In the decision, dated March 1st, 2017, the magistrate Sueli Zeraik de Oliveira Armani highlighted that Chico confirmed his intention to “integrate socially, showing himself to be very secure and determined in this purpose, as well as quite logical in his reasoning developed and coherent in his placements”. According to tests, there is a diagnosis of “nonspecific personality disorder”, but his conduct is classified as “excellent” by the House of Custody's direction.[6]
The magistrate Sueli Zeraik de Oliveira Armani classified Chico's arrestment as “absolutely illegal”, as it is due only to a civil interdiction and exceeds the 30 years prescribed by Brazil's law. The interdiction decision specified that Chico should remain in the prison unit temporarily, however, according to the magistrate, “from the temporary that was deliberated there, it has been twenty years, moving from there to perpetuity”. “Nothing more unfair, illegal and arbitrary,” she wrote in her decision.[6]
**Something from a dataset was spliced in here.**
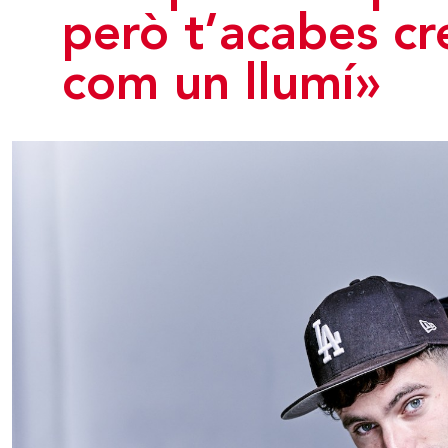
però t’acabes c
com un llumí»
For the São Paulo's Public Prosecution, who had asked for his interdiction, Chico has already paid off his debt to the courts. “He has already served the entire sentence imposed on him in terms of quantity and he is only kept in prison due to a civil interdiction. As he doesn't have any living relatives, nor where to go, he ended up staying at the House of Custody”, said prosecutor Luiz Marcelo Negrini.[6]
In May 2017, the court Judge Ricardo Dip, from the Special Chamber of the São Paulo Court of Justice, decided that the prerogative to consider any urgent decision on the case is of the magistrate of the Family Court Jorge Passos Rodrigues' concern. It was Rodrigues who, on the contrary to the decision of the Criminal Execution Court, decided to maintain custody. According to the magistrate, Chico Picadinho, at the time with 75 years old, was serving a sentence for medical purposes, since in the 1970s, in a medical report, he was appointed as a sadistic and psychopathic personality. In the decision, the magistrate affirms that the House of Custody is the "best place to civilly house Francisco, with a record that he is adapted to the daily life, discipline, and timely and effectively receiving psychiatric medication". The decision of Jorge Passos Rodrigues was evaluated by the São Paulo's Court of Justice, where the conflict of jurisdiction was taken, and reaffirmed as a precautionary decision.[7]
As a law student at the time of the crimes, Chico Picadinho is a very lucid man and, to this day, he spends his days practicing painting. In committing his crimes, he acted under the influence of Dostoevsky's novel Crime and Punishment, whom he called god in an interview. He is also a big fan of Kafka.